[[ GIVEN DATA, beginning ]]

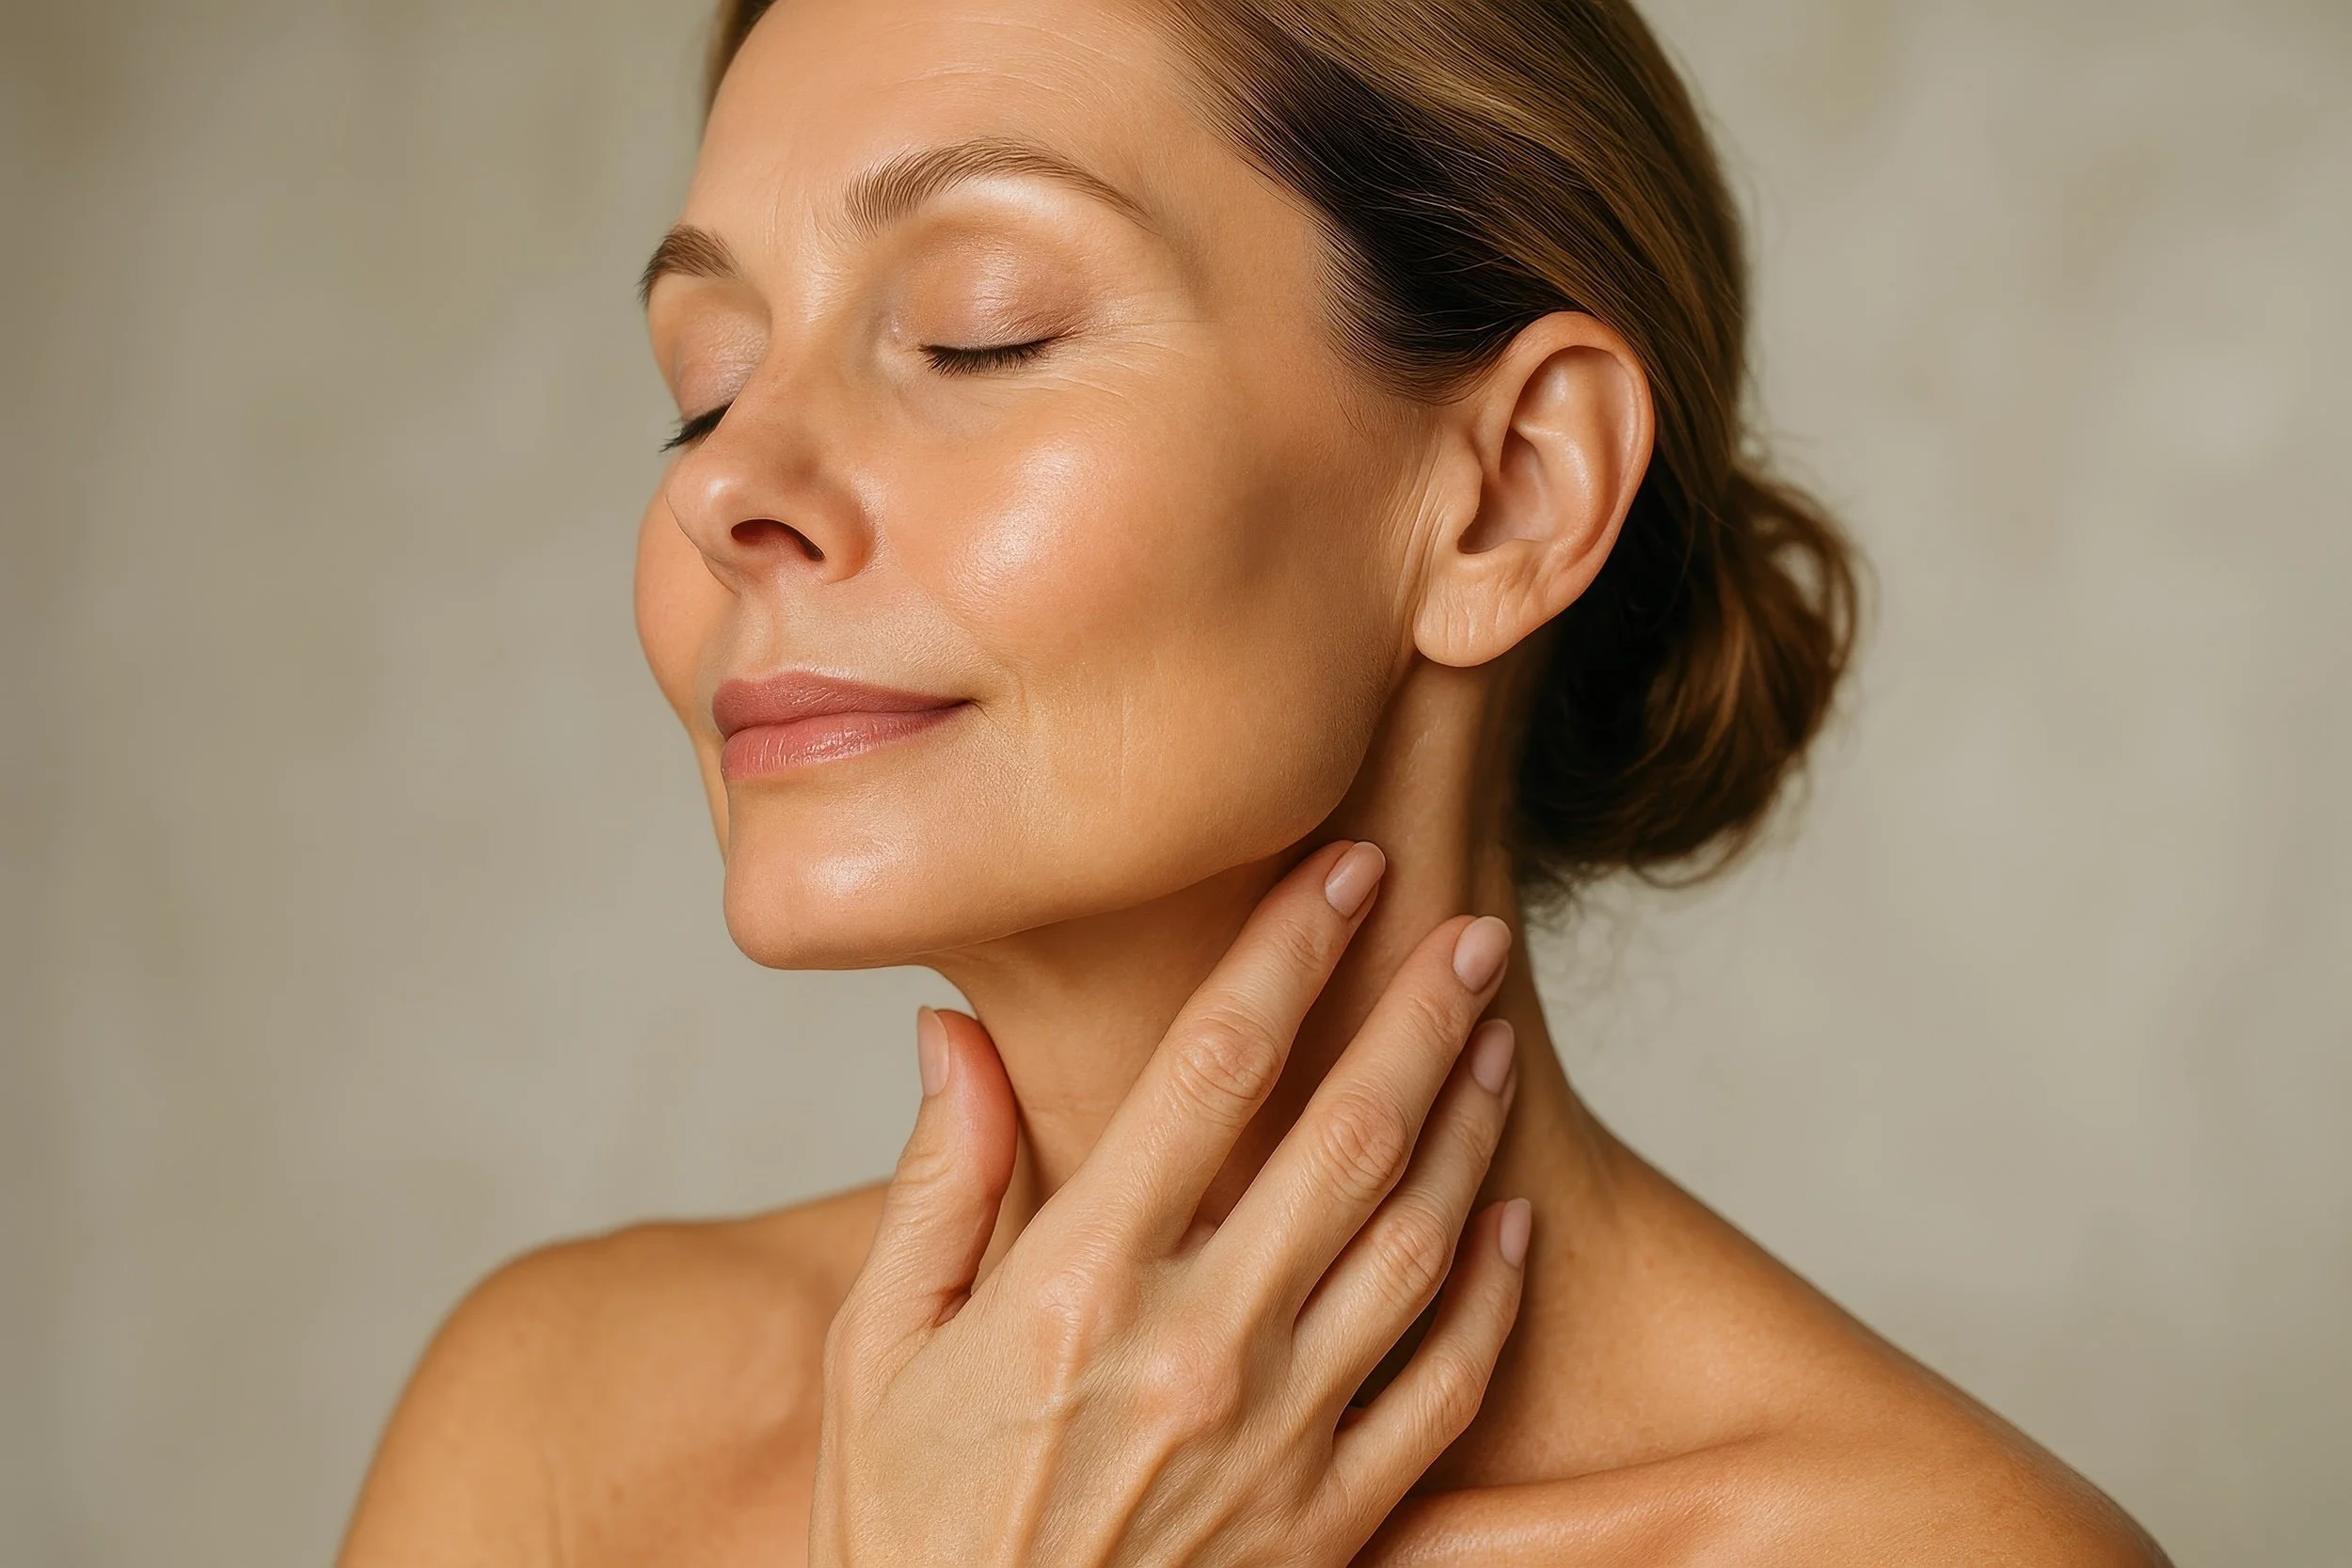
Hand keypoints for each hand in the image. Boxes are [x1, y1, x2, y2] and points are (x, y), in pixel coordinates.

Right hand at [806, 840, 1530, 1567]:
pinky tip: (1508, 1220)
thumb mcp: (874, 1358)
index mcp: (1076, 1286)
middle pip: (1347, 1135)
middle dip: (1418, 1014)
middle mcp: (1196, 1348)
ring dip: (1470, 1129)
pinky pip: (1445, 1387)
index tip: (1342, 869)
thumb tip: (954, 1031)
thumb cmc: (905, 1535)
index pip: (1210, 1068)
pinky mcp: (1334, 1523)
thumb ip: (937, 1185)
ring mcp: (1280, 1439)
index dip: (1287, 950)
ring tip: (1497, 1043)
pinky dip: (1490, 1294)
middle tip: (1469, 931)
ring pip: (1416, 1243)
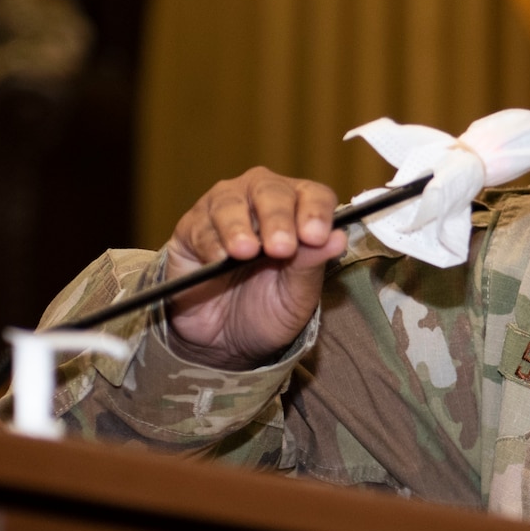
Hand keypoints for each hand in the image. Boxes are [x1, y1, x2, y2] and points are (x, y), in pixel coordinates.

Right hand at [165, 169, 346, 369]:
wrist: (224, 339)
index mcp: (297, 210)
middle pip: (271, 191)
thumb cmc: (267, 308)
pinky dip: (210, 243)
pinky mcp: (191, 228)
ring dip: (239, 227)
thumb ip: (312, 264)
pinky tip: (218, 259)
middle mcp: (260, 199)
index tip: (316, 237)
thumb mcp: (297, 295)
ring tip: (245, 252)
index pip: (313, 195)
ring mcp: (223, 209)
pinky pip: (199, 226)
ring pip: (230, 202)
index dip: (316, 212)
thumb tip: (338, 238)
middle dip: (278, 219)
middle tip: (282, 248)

[[ GIVEN DATA, end ]]

Report the number of lines of the listing above that hold the string "thumb", with no other text.

▶ **WRITTEN RESPONSE**:
8